Studio album by Bryan Ferry
- Released: February 1977
- Recorded: 1976–1977
- Studio: AIR (London)
- Genre: Rock; pop;
- Length: 36:05
- Label: E.G.
- Producer: Bryan Ferry; Steve Nye;

Bryan Ferry chronology
| Let's Stick Together (1976) | In Your Mind (1977) | The Bride Stripped Bare (1978) |

= In Your Mind (album) =

In Your Mind is the fourth solo studio album by the English singer and songwriter Bryan Ferry. It was his first solo album of all original songs.

As Ferry's first solo all-original LP effort, released after Ferry's band Roxy Music went on a four-year hiatus, it was supported by an extensive tour.

==Critical reception==

The Village Voices Robert Christgau wrote in his review of In Your Mind: "Ferry has custom-designed a new line of songs for his solo concept, rather than borrowing from early Roxy or his humble forebears, and especially on side one the stuff is appealingly down-to-earth." In 1992's The Rolling Stone Album Guide, Mark Coleman said: "In Your Mind strives for the windswept, bracing impact of Roxy Music's classic Siren. The surfeit of Ferry's compositions is gratifying, though even the hookiest ('Tokyo Joe', 'Party Doll') merely restate Roxy's familiar romantic and musical themes."

AllMusic critic Ned Raggett wrote that In Your Mind "remains the secret highlight of Ferry's musical career, an energetic album that would have received far more attention as a full Roxy release."

Professional ratings
Review scores
| Source | Rating |
| AllMusic | Star |
| Christgau's Record Guide | B+ |
| The Rolling Stone Album Guide | Star Half star |

==Track listing==

| No. | Title | Writer(s) | Length |
|---|---|---|---|
| 1. | "This Is Tomorrow" |  | 3:40 |
| 2. | "All Night Operator" |  | 3:08 |
| 3. | "One Kiss" |  | 3:35 |
| 4. | "Love Me Madly Again" |  | 7:26 |
| 5. | "Tokyo Joe" |  | 3:55 |
| 6. | "Party Doll" |  | 4:32 |
| 7. | "Rock of Ages" | Ferry; Chris Thomas; | 4:31 |
| 8. | "In Your Mind" |  | 5:18 |

==Personnel==
Note: The LP's sleeve notes includes "thanks" to a list of musicians. Only their names are mentioned, whilst their instruments and the exact songs on which they play are not. The following list merely tentatively mentions the instruments the same musicians have played on other Ferry records.

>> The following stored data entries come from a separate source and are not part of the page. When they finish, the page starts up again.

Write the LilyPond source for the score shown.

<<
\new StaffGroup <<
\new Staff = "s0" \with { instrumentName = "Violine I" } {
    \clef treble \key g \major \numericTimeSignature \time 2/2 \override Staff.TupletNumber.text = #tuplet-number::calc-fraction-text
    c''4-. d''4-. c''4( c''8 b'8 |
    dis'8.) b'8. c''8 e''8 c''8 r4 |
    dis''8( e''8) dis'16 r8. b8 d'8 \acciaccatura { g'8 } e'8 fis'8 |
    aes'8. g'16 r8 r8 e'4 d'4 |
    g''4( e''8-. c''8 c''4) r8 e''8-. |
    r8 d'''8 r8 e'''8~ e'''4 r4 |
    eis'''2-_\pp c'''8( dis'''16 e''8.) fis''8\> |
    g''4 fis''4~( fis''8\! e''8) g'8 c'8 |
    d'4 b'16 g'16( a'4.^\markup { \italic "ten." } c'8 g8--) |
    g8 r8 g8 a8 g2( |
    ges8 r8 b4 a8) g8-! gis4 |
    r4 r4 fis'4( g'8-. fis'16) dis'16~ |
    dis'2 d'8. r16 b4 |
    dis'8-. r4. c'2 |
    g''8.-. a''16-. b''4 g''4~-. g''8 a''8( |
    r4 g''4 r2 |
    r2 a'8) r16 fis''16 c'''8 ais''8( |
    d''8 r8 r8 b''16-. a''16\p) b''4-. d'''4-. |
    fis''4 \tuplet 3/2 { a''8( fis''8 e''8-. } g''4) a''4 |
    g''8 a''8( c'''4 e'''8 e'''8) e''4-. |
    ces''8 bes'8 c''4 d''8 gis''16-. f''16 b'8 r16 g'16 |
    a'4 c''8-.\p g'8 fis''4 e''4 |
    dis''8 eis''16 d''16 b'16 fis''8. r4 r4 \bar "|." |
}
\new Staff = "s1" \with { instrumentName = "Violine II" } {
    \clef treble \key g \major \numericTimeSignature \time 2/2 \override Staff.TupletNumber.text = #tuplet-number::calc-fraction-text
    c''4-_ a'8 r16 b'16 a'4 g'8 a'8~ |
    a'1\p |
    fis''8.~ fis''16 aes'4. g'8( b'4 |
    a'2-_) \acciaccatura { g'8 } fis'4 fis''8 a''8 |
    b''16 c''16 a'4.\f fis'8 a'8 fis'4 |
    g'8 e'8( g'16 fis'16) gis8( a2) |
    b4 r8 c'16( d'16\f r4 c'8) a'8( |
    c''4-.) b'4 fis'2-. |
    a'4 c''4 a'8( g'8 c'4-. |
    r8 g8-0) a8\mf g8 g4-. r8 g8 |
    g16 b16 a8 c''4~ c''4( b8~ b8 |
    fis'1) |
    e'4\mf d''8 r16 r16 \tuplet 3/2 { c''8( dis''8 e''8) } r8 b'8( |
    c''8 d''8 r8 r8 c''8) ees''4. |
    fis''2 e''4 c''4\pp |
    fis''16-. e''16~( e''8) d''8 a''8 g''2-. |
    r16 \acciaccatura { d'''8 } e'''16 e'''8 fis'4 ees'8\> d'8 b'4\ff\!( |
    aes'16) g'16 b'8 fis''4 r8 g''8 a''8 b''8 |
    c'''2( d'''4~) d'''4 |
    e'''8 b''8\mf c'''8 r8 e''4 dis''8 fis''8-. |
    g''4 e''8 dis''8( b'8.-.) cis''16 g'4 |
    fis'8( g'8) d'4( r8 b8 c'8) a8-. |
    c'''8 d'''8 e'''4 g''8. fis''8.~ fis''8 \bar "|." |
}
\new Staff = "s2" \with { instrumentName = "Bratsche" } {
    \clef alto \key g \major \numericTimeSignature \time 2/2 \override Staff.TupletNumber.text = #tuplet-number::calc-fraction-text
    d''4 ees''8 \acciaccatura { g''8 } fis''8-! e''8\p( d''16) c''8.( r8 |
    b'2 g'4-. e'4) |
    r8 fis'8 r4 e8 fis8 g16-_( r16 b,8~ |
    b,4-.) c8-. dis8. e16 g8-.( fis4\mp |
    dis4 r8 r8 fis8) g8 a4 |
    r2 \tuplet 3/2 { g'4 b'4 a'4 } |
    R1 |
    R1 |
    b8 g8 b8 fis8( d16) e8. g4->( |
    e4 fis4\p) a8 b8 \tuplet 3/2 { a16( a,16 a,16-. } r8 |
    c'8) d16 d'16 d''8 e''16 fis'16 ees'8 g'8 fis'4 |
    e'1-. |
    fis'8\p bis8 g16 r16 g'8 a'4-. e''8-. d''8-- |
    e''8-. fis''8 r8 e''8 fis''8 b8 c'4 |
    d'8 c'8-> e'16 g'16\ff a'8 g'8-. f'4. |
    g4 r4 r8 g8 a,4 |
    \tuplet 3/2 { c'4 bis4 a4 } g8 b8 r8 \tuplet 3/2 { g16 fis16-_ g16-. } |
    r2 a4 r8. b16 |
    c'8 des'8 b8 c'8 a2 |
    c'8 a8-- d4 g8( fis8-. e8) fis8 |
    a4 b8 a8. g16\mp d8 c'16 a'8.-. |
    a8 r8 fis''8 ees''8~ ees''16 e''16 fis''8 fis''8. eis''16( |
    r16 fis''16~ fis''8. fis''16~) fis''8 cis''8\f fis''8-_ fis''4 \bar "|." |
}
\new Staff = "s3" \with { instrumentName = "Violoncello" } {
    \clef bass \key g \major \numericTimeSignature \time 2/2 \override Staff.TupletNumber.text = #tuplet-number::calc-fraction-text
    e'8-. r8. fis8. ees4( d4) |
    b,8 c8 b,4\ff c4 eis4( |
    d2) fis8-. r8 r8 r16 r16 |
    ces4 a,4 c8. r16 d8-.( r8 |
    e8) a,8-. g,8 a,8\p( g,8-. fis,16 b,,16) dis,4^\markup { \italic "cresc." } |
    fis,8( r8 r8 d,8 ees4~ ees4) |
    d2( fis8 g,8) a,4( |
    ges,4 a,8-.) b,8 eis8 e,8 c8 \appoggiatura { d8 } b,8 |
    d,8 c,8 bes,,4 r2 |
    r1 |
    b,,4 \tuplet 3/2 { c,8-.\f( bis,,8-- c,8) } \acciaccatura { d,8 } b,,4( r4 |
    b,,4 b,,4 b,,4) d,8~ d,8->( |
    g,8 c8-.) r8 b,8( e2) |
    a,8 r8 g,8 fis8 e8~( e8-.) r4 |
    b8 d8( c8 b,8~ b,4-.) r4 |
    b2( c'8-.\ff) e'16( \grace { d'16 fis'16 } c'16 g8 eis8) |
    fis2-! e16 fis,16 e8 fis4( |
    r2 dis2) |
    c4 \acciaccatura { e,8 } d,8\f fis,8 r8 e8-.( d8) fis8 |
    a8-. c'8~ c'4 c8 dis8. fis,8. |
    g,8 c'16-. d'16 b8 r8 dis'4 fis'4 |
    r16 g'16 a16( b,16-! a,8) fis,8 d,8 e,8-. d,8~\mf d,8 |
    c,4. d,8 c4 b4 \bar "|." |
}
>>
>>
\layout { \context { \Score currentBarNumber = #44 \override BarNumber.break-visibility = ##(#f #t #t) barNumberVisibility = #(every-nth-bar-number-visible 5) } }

- Bryan Ferry – vocals, keyboards
- David Skinner – acoustic piano
- Neil Hubbard – guitars
- Phil Manzanera – guitars
- Chris Spedding – guitars
- John Porter – bass
- John Wetton – bass
- Paul Thompson – drums
- Ray Cooper – percussion
- Morris Pert – percussion
- Mel Collins – saxophones, horn arrangements
- Chris Mercer – saxophones, horn arrangements
- Martin Drover – trumpet
- Ann Odell – string arrangements
- Dyan Birch – backing vocals
- Doreen Chanter – backing vocals
- Helen Chappelle – backing vocals
- Frankie Collins – backing vocals
- Preston Hayward – backing vocals
- Paddie McHugh – backing vocals
- Jacqui Sullivan – backing vocals

==Production==
- Bryan Ferry – producer
- Steve Nye – producer, engineer
- Ross Cullum – assistant engineer
- Nigel Walker – assistant engineer
- Nick de Ville – design
- Bob Bowkett (C.C.S.) – artwork
- Monty Coles – photography

==Charts==
===Weekly charts===

| Chart (1977) | Peak position |
|---|---|
| Australian Albums (Kent Music Report) | 2 |
| Austrian Albums (Ö3 Austria) | 17 |
| Dutch Albums (Album Top 100) | 8 |
| Japanese Albums (Oricon) | 96 |
| New Zealand Albums (RMNZ) | 16 |
| Norwegian Albums (VG-lista) | 12 |
| Swedish Albums (Sverigetopplistan) | 4 |
| UK Albums (Official Charts) | 5 |
| US Billboard 200 | 126 |

===Year-end charts===

| Chart (1977) | Peak position |
|---|---|
| Australian Albums (Kent Music Report) | 8 |

==Certifications==

| Region | Certification | Certified units/sales |
| United Kingdom (BPI) | Gold | 100,000^{^} |
^{^} Shipments figures based on certification alone.